Privacy and cybersecurity experience – Joe counsels multinational, national and regional companies in all industries on the broad array of laws, regulations, best practices, and preventive safeguards. The following are examples of areas of focus in his practice:

  • Advising health care providers, business associates, and group health plan sponsors concerning HIPAA/HITECH compliance, including risk assessments, policies and procedures, incident response plan development, vendor assessment and management programs, and training.
  • Coached hundreds of companies through the investigation, remediation, notification, and overall response to data breaches of all kinds – PHI, PII, payment card, etc.
  • Helping organizations address questions about the application, implementation, and overall compliance with European Union’s General Data Protection Regulation (GDPR) and, in particular, its implications in the U.S., together with preparing for the California Consumer Privacy Act.
  • Working with organizations to develop and implement video, audio, and data-driven monitoring and surveillance programs. For instance, in the transportation and related industries, Joe has worked with numerous clients on fleet management programs involving the use of telematics, dash-cams, event data recorders (EDR), and related technologies. He also has advised many clients in the use of biometrics including with regard to consent, data security, and retention issues under BIPA and other laws.
  • Assisting clients with growing state data security mandates to safeguard personal information, including steering clients through detailed risk assessments and converting those assessments into practical “best practice” risk management solutions, including written information security programs (WISPs). Related work includes compliance advice concerning FTC Act, Regulation S-P, GLBA, and New York Reg. 500.
  • Advising clients about best practices for electronic communications, including in social media, as well as when communicating under a “bring your own device” (BYOD) or “company owned personally enabled device” (COPE) environment.
  • Conducting various levels of privacy and data security training for executives and employees
  • Supports organizations through mergers, acquisitions, and reorganizations with regard to the handling of employee and customer data, and the safeguarding of that data during the transaction.
  • Representing organizations in matters involving inquiries into privacy and data security compliance before federal and state agencies including the HHS Office of Civil Rights, Federal Trade Commission, and various state Attorneys General.

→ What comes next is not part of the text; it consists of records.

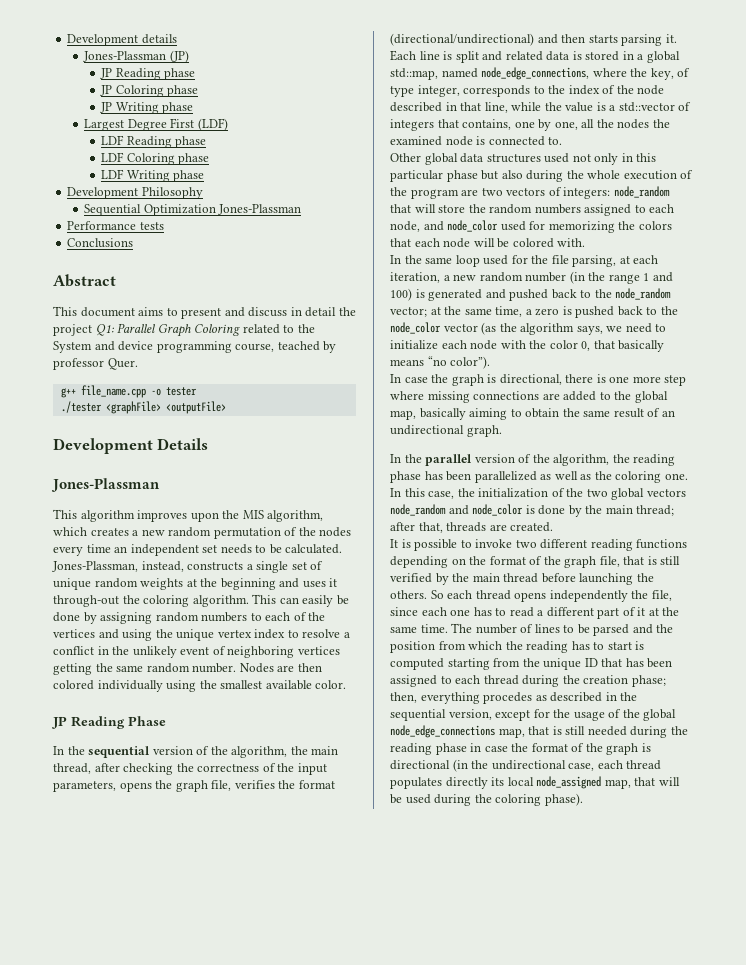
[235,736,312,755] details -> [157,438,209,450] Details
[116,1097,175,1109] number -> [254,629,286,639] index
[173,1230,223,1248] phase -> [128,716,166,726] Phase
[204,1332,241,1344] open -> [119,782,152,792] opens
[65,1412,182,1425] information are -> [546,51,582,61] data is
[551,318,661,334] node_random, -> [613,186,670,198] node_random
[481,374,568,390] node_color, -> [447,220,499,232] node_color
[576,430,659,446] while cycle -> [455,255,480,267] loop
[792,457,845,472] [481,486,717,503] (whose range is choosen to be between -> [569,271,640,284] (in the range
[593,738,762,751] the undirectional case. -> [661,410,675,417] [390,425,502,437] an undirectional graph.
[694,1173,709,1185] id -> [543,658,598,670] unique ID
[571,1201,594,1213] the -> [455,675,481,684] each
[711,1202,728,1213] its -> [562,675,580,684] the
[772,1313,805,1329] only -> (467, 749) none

Benefits counseling experience – Joe’s work in the benefits counseling area covers many areas of employee benefits law. Below are some examples of that work:

  • As part of the Firm’s Health Care Reform Team, he advises employers and plan sponsors regarding the establishment, administration and operation of fully insured and self-funded health and welfare plans to comply with ERISA, IRC, ACA/PPACA, HIPAA, COBRA, ADA, GINA, and other related laws.
  • Guiding clients through the selection of plan service providers, along with negotiating service agreements with vendors to address plan compliance and operations, while leveraging data security experience to ensure plan data is safeguarded.
  • Counsels plan sponsors on day-to-day compliance and administrative issues affecting plans.
  • Assists in the design and drafting of benefit plan documents, including severance and fringe benefit plans.
  • Advises plan sponsors concerning employee benefit plan operation, administration and correcting errors in operation.

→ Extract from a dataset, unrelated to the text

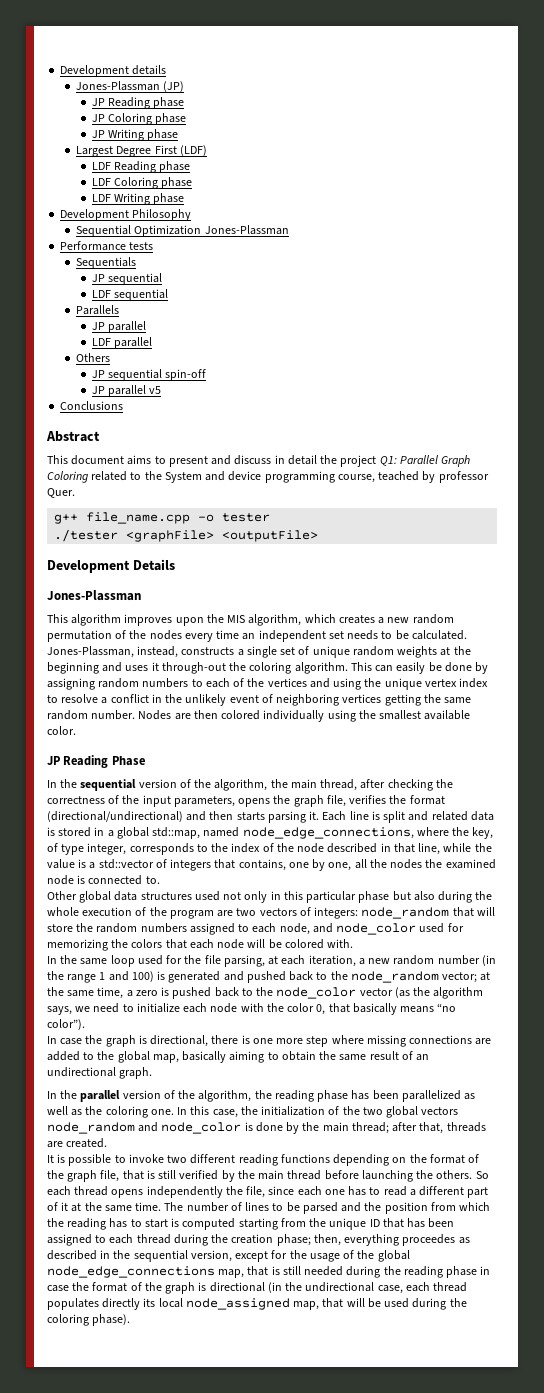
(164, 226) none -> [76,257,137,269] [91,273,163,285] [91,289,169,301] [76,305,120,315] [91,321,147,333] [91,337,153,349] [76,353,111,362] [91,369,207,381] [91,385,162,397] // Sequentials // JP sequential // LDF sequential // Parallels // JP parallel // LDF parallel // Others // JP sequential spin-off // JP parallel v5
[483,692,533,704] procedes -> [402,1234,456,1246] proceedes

Joe speaks and writes regularly on current employee benefits and data privacy and cybersecurity topics and his work has been published in leading business and legal journals and media outlets, such as The Washington Post, Inside Counsel, Bloomberg, The National Law Journal, Financial Times, Business Insurance, HR Magazine and NPR, as well as the ABA Journal, The American Lawyer, Law360, Bender’s Labor and Employment Bulletin, the Australian Privacy Law Bulletin and the Privacy, and Data Security Law Journal.

Joe served as a judicial law clerk for the Honorable Laura Denvir Stith on the Missouri Court of Appeals.